He was a smart guy. Honorable. Someone you disagreed with but respected.

As a young Justice Department lawyer, he wrote legal memos justifying the United States’ invasion of Panama and the practice of kidnapping suspected terrorists on foreign soil. He was tapped to serve as attorney general by then-President George H.W. Bush, and his nomination was approved unanimously by the Democratically-controlled Senate Judiciary Committee.

His big issue then was the criminal justice system. He was a huge fan of incarceration as the answer to violent crime. As it happens, history suggests otherwise, but then this was the first Bush administration, which came to office fueled by the Willie Horton campaign.

Mostly, though, he has spent his career as a lawyer, not a partisan politician. In the Justice Department, he won praise for being a strong manager. He worked both sides of the aisle as an in-house counsel and, in between all that, clocked in as a Washington lawyer. I would have thought of him as the kind of Republican who would never have fired Archibald Cox — the Watergate special prosecutor who then-Attorney General Elliot Richardson was assigned to fire but didn’t and resigned himself instead — or fired Robert Mueller.

In Barr’s first confirmation hearings for attorney general, then-Judiciary Committee Chair Joe Biden praised his “candid answer” on abortion (affirming that Roe was the law of the land) and called him “a throwback to the days when we actually had attorneys general that would talk to you.”

Certainly not what any Democrats would call him today.

The point is, I would have expected better from him. So did most of the Democrats who are calling for a fuller investigation of the attorney general and pointing to glaring inconsistencies in his statements.

Of course, he would paint Mueller’s report in the best possible light for the man who appointed him. That is what attorneys general are supposed to do. That is why former President John F. Kennedy appointed his brother. It is what President Donald Trump expected of Jeff Sessions.

But there are limits to this sort of partisan loyalty when the rule of law is at issue. You don’t mislead the public or Congress or provide misleading information to protect the president. You don’t lie.

You don’t protect the president at the expense of the truth.

If Bill Barr weren’t attorney general, I’d expect him to line up with all his predecessors in affirming what should be the most basic proposition in a democracy.

We are a nation of laws, not of men.

No man, even the president — especially the president — is above the law.

And the duty each of his appointees assumes, to uphold the law and the Constitution, applies with the greatest force when it requires you to say no to power.

There’s a simple, two-word answer for what happened to Bill Barr.

Donald Trump happened.

A president who puts those who work for him between a rock and a hard place ethically speaking — who leaves them no choice but to resign or disobey him or both, who leaves decent people twisting in the wind or, like Michael Cohen and Paul Manafort, going to prison.

I don’t know precisely who pushed what buttons to push Barr over lines which he himself had always respected — at least that is how it looks. But I know how difficult it is to speak truth to power, not to mention the most powerful and volatile man in the world. And I know why for many top Republican lawyers, the words “the White House is on the line” or, worse yet, “the president,” strike terror in their hearts.

Bill Barr is not a bad guy. He served with honor in the past. If he couldn’t take it, who could?

Requirement A »
How many lines of the entries contain the string "enfant"? Case counts, and the answer should be the number alone.

Data provided »
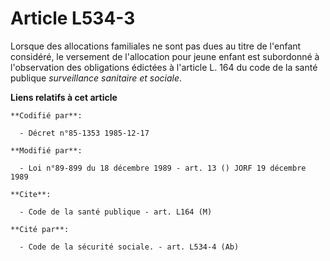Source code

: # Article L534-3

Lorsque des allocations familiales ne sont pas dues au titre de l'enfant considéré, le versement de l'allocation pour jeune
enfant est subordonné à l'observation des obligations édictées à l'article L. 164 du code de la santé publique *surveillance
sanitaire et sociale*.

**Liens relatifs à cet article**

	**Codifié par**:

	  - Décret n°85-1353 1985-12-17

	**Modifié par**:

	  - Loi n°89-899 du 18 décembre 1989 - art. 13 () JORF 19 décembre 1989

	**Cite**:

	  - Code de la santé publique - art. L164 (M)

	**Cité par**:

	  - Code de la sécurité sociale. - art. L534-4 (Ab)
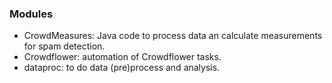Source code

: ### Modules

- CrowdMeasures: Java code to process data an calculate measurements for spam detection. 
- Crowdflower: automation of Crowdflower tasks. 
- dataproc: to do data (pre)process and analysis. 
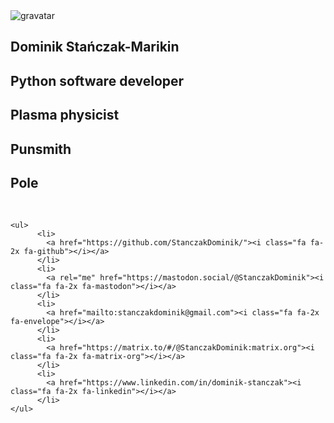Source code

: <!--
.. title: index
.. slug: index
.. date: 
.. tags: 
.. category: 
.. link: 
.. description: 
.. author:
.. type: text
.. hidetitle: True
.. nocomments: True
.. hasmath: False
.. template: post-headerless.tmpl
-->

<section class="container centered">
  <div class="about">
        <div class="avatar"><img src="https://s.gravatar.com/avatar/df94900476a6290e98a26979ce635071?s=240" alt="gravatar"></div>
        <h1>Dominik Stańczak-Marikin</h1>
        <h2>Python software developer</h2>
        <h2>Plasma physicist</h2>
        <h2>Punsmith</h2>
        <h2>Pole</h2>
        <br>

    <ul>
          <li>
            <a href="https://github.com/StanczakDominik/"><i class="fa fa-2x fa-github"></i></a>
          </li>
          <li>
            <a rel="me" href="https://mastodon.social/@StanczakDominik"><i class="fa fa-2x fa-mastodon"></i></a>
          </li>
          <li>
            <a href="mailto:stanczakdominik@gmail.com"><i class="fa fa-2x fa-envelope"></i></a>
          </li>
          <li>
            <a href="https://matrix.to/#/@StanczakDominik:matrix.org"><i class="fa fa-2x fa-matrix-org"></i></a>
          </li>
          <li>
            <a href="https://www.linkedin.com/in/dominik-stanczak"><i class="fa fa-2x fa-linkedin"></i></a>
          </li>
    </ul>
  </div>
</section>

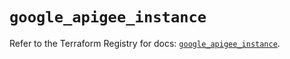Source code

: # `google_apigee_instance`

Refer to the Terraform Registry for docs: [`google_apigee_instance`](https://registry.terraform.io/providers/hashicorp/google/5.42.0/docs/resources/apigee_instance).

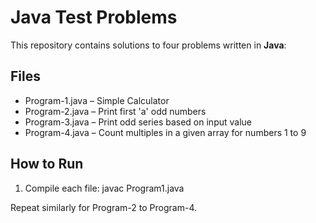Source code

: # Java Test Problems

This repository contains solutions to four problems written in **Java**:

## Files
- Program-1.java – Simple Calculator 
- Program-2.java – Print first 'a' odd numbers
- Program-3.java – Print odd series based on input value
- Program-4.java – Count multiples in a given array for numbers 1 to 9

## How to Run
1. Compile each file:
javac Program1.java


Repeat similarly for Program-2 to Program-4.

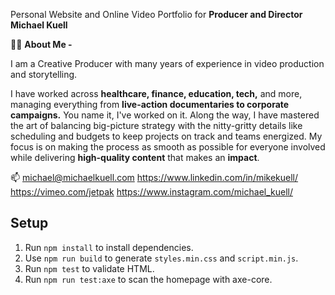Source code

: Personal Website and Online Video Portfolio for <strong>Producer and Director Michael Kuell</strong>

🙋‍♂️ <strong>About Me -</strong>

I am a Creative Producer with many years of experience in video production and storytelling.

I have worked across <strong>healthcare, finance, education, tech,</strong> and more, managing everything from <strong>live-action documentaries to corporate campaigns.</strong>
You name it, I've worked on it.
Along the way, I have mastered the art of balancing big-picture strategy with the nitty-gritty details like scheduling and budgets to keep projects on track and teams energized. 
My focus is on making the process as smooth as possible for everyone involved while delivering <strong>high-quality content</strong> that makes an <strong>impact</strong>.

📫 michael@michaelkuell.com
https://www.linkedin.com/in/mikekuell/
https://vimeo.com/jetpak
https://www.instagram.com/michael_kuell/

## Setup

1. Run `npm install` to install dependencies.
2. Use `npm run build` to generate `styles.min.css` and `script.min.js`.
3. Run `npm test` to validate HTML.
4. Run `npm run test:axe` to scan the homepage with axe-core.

Requirement B »
Reproduce the piece on Bill Barr word for word, everything from "The point is, I" down to "of Jeff Sessions.".

Solution A »
2

Solution B »
The point is, I would have expected better from him. So did most of the Democrats who are calling for a fuller investigation of the attorney general and pointing to glaring inconsistencies in his statements.

Of course, he would paint Mueller’s report in the best possible light for the man who appointed him. That is what attorneys general are supposed to do. That is why former President John F. Kennedy appointed his brother. It is what President Donald Trump expected of Jeff Sessions.